Vigília pelas vítimas do atentado de Boston

Do ponto de vista cristão a morte é a porta para a vida eterna. Como os próprios pagãos compreendiam, essa porta está sempre aberta e é bom que sejamos recordados dessa verdade. A tragédia está na angústia dos sobreviventes que não tiveram tempo de se preparar. Em todo o caso, esse sofrimento repentino não contradiz a ideia de um “Deus bom”.

Numa grande e repentina calamidade, a principal objecção a Deus parece ser o número de mortes. Mas ao longo de uma semana o número de pessoas que morre em acidentes de carro costuma ser bem maior que as vítimas de qualquer terramoto ou atentado.

Num sismo, ou num atentado, os sobreviventes sofrerão perdas económicas, pessoais, físicas ou mentais repentinas. Por isso um evento destes faz-se acompanhar, de facto, de cruzes inesperadas. Mas mesmo que o sofrimento nos chegue de forma repentina, a ideia de que tenha sido planeado ou pelo menos permitido por Deus não é irracional, por uma série de razões.

Também é importante notar que um atentado resulta de um exercício de livre-arbítrio por parte do terrorista. O terrorista poderá subscrever uma crença que apoia tais actos, mas não deixa de ser um acto de livre-arbítrio. O livre-arbítrio é uma característica essencial, o maior dos dons de Deus.

O sacrifício é um acto voluntário e pode ser combinado com o sofrimento. Pode ser um esforço pessoal de, apesar de grandes dificuldades, praticar boas acções. Pode ser a aceitação paciente de pequenas irritações ou de um mal inevitável por forma a revelar amor por Deus. Isto não é fácil, certamente, mas uma boa atitude pode atenuar o sofrimento, por vezes de forma considerável.

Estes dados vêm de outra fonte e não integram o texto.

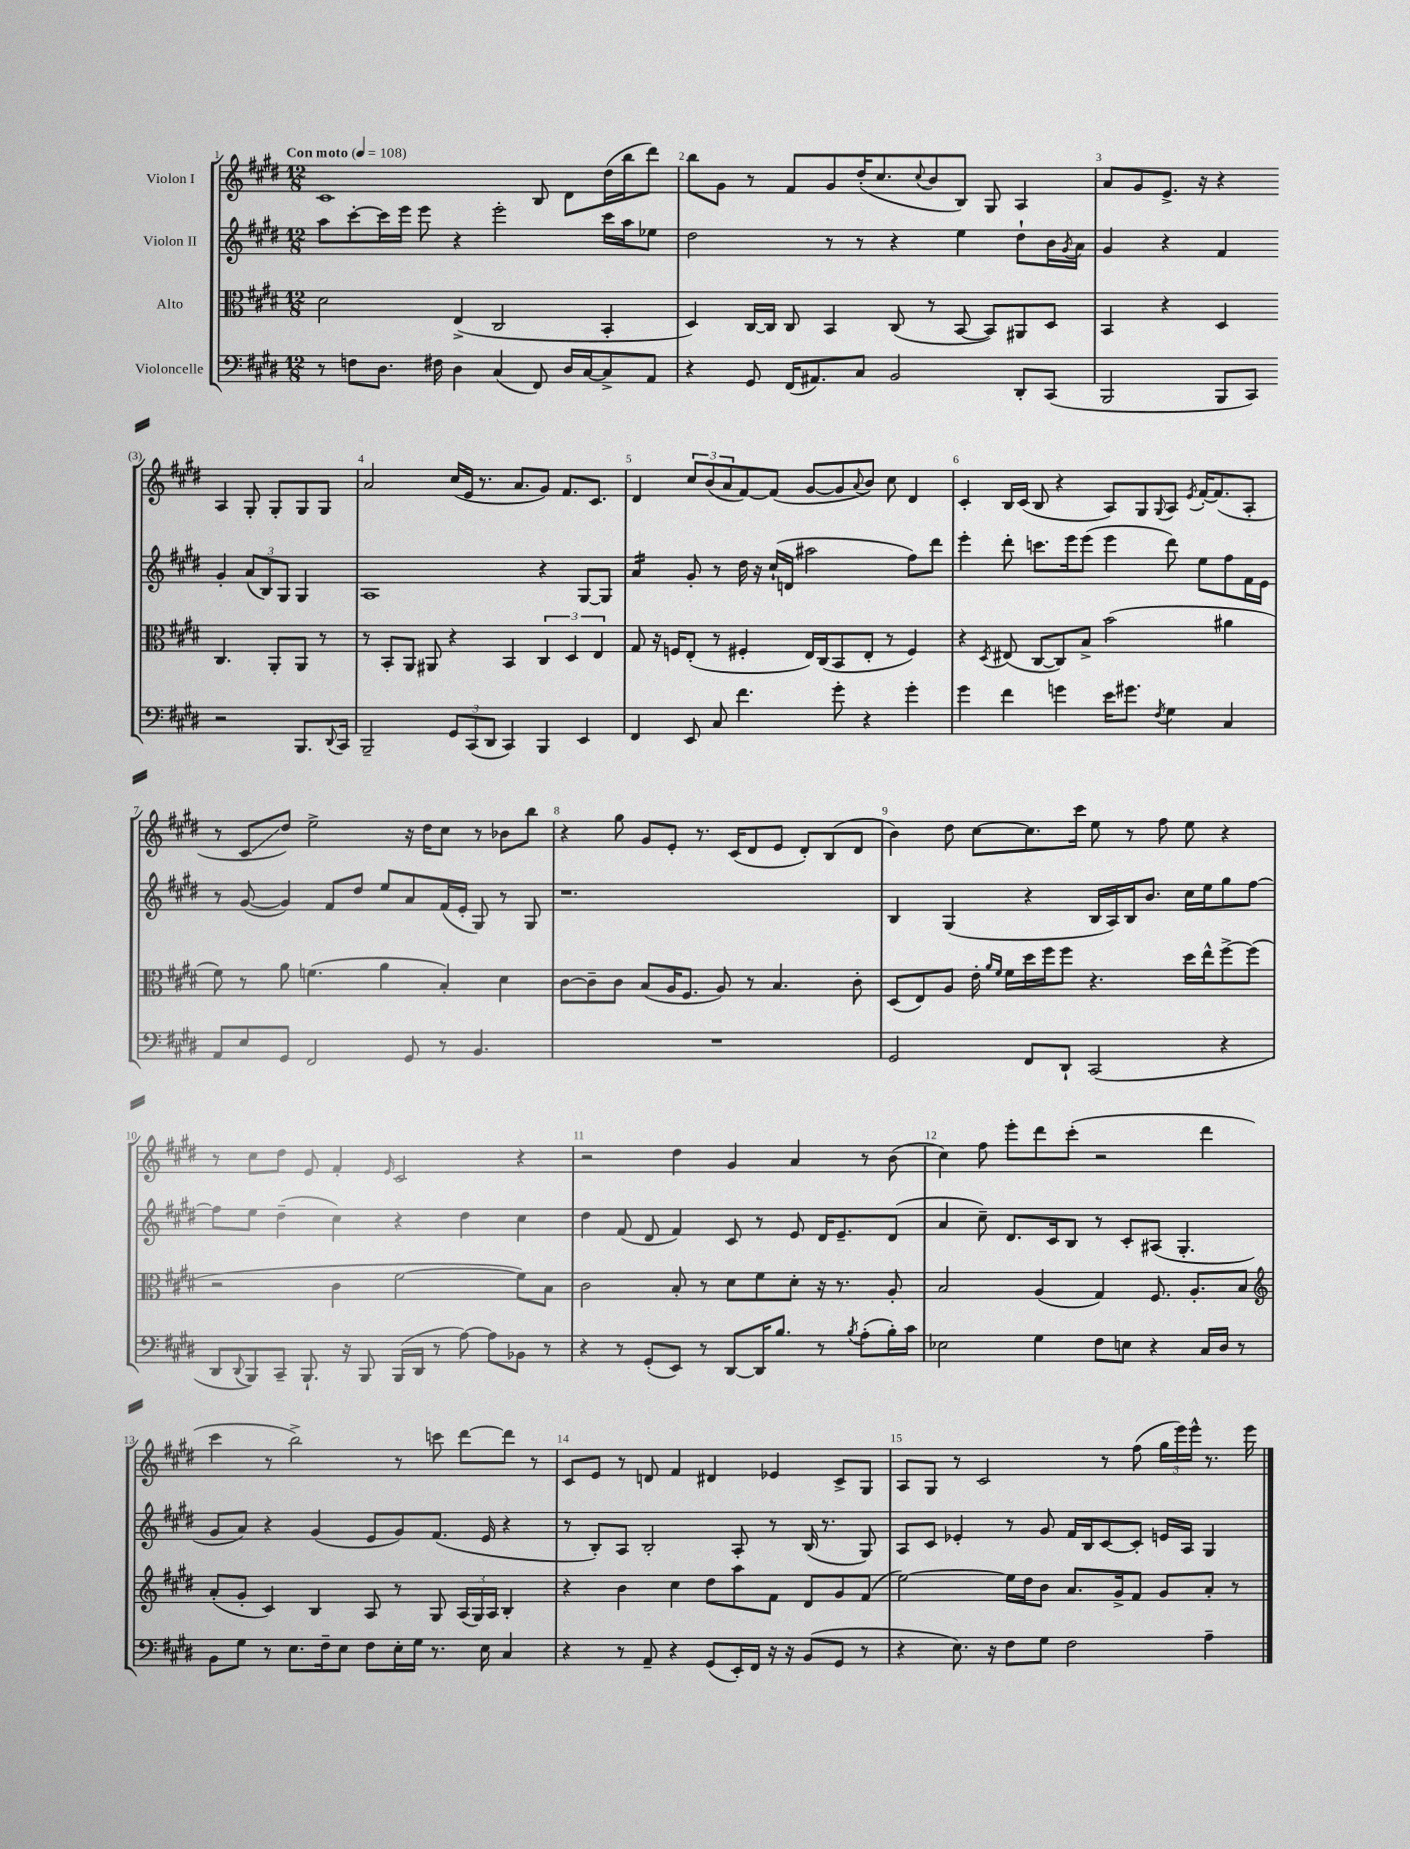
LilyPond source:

<<
\new StaffGroup <<
\new Staff = "s0" \with { instrumentName = "Violon I" } {
    \clef treble \key e \major \numericTimeSignature \time 12/8 \tempo "Con moto" 4 = 108
    cis'1 b8 dis'8 dis''16( b''16 dis'''8) |
    b''8 gis'8 r8 fis'8 gis'8 dis''16-.( cis''8. \appoggiatura { cis''8 } b'8 b8) gis8 a4 |
    a'8 gis'8 e'8.-> r16 r4 a4 gis8-. gis8-. gis8 gis8 |
    a'2 cis''16( e'16 r8. a'8. gis'8) fis'8. cis'8. |
    dis'4 \tuplet 3/2 { cis''8 b'8( a'8 } fis'8~) fis'8( gis'8~ gis'8 \appoggiatura { a'8 } b'8) cis''8 dis'4 |
    cis'4-. b16 cis'16( b8 r4 a8) gis8 \appoggiatura { gis8 } a8 \acciaccatura { e'8 } fis'16~-. fis'8.( a8-. |
    r8 cis'8\glissando dis''8) e''2-> r16 dis''16 cis''8 r8 bes'8 b''8 |
    r4 gis''8 gis'8 e'8-. r8. cis'16( dis'8 e'8 dis'8-.) b8( dis'8 |
    b'4) dis''8 cis''8~ cis''8. cis'''16 e''8 r8 fis''8 e''8 r4 |
    r8 cis''8 dis''8 e'8 fis'4-. \grace { e'16 } cis'2 r4 |
    r2 dis''4 gis'4 a'4 r8 b'8( |
    cis''4) fis''8 e'''8-. dis'''8 cis'''8-.( r2 dis'''4 |
    cis'''4 r8 b''2->) r8 c'''8 dis'''8~ dis'''8 r8 |
    cis'8 e'8 r8 d'8 fis'4 dis'4 ees'4 cis'8-> gis8 |
    a8 gis8 r8 cis'2 r8 fis''8( \tuplet 3/2 { gis''16 e'''16) e'''16-^ } r8. e'''16 \bar "|." |
}
\new Staff = "s1" \with { instrumentName = "Violon II" } {
    \clef treble \key e \major \numericTimeSignature \time 12/8
    a''8 cis'''8~-. cis'''16 e'''16 e'''8 r4 e'''2-. cis'''16 a''16 ees''8 |
    dis''2 r8 r8 r4 e''4 dis''8-! b'16 \acciaccatura { gis'8 } a'16 |
    gis'4 r4 fis'4 gis'4-. \tuplet 3/2 { a'8( b8) gis8 } gis4 |
    a1 r4 gis8~ gis8 |
    a'4:16 gis'8-. r8 dis''16 r16 cis''16-!( d'16 ais''2 fis''8) dis'''8 |
    e'''4-. dis'''8-. c'''8. e'''16 e'''8( e'''4 dis'''8) e''8 fis''8 fis'16 e'16 |
    r8 gis'8~( gis'4) fis'8 dis''8 e''8 a'8 fis'16( e'16-. gis8) r8 gis8 |
    r1. |
    b4 gis4( r4 b16 a16) b16 b'8. cis''16 e''16 gis''8 fis''8~ |
    fis''8 e''8 dis''4--( cis''4) r4 dis''4 cis''4 |
    dis''4 fis'8( dis'8 fis'4) cis'8 r8 e'8 dis'16 e'8.-- dis'8( |
    a'4 cis''8--) dis'8. cis'16 b8 r8 cis'8-. ais8( gis4.-. |
    gis'8 a'8) r4 gis'4( e'8 gis'8) fis'8.( e'16 r4 |
    r8 b8-.) a8 b2-. a8-. r8 b16( r8. gis8) |
    a8 cis'8 ees'4-. r8 gis'8 fis'16 b16 cis'8~ cis'8-. e'16 a16 gis4 \bar "|." |
}
\new Staff = "s2" \with { instrumentName = "Alto" } {
    \clef alto \key e \major \numericTimeSignature \time 12/8
    dis'2 e4->( cis2 b,4-. |
    dis4) cis16~ cis16 cis8 b,4 cis8( r8 b,8~ b,8) ais,8 dis8 |
    b,4 r4 dis4 cis4. a,8-. a,8 r8 |
    r8 b,8-. a,8 ais,8 r4 b,4 \tuplet 3/2 { cis4 dis4 e4 } |
    gis8 r16 f16 e8-.( r8 fis4-. e16) cis16( b,8 e8-. r8 fis4) |
    r4 \acciaccatura { dis8 } eis8( cis8~ cis8) b8-> b'2( ais'4 |
    fis'8) r8 a'8 f'4.( a'4 b4-.) dis'4 |
    cis'8~ cis'8-- cis'8 b8( a16 fis8. a8) r8 b4. cis'8-. |
    dis8( e8) a8 e'16-. \grace { a'16 fis'16 } fis'16 dis''16 fis''16 fis''8 r4. dis''16 e''16-^ fis''8~-> fis''8( |
    r2 cis'4 fis'2~ fis'8) b8 |
    cis'2 b8-. r8 dis'8 fis'8 dis'8-. r16 r8. a8-. |
    b2 a4( gis4) fis8. a8.-. b8 |
    \clef treble a'8-.( gis'8-. cis'4) b4 a8 r8 gis8 \tuplet 3/2 { a16( gis16) a16 } b4-. |
    r4 b'4 cis''4 dis''8 a''8 fis'8 dis'8 gis'8 fis'8( |
    e''2~) e''16 dis''16 b'8 a'8. gis'16-> fis'8 gis'8 a'8-. r8 \bar "|." |
}
\new Staff = "s3" \with { instrumentName = "Violoncelle" } {
    \clef bass \key e \major \numericTimeSignature \time 12/8
    r8 f8 dis8. fis16 dis4 cis4( fis,8) dis16 cis16~ cis8-> a,8 |
    r4 gis,8 fis,16( ais,8.) cis8 b,2 dis,8-. cis,8( |
    b,,2 b,,8 cis,8) r2 b,,8. \appoggiatura { dis,8 } cis,16 |
    b,,2-- \tuplet 3/2 { gis,8 cis,8( dis,8 } cis,4) b,,4 e,4 |
    fis,4 e,8 cis8 fis'4. gis'8-. r4 gis'4-. |
    gis'4 fis'4 g'4 e'16 gis'8. \acciaccatura { fis8 } gis4 cis4 |
    a,8 e8 gis,8 fis,2 gis,8 r8 b,4. |
    R1. |
    gis,2 fis,8 dis,8-! cis,2( r4 |
    dis,8 \appoggiatura { dis,8 } b,,8) cis,8-- b,,8.-! r16 b,,8 b,,16( dis,16 r8 a8~) a8 bes,8 r8 |
    r4 r8 gis,8-.( e,8) r8 dis,8~ dis,16 b8. r8 \acciaccatura { b8 } a8-.( b16-.) cis'16 |
    ees2 gis4 fis8 e8 r4 cis16 dis16 r8 |
    b,8 gis8 r8 e8. fis16-- e8 fis8 e16-. gis16 r8. e16 cis4 |
    r4 r8 a,8-- r4 gis,8( e,16-.) fis,16 r16 r16 b,8( gis,8 r8 |
    r4 e8.) r16 fis8 gis8 fis2 a4-- \bar "|." |
}
>>
>>
\layout { \context { \Score \override BarNumber.break-visibility = ##(#f #t #t) barNumberVisibility = #all-bar-numbers-visible } }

No final de contas poderemos ter de enfrentar aquilo a que São Paulo e Santo Agostinho chamam o mysterium iniquitatis, o “mistério do mal”. Tal como o mistério do Bem, não temos explicações para este tipo de realidade profunda. Mas podemos, ao de leve, tentar compreender de que forma encaixam no bom plano de Deus.


Curt Lampkin, um físico reformado que vive no Texas, é um colunista novo do The Catholic Thing.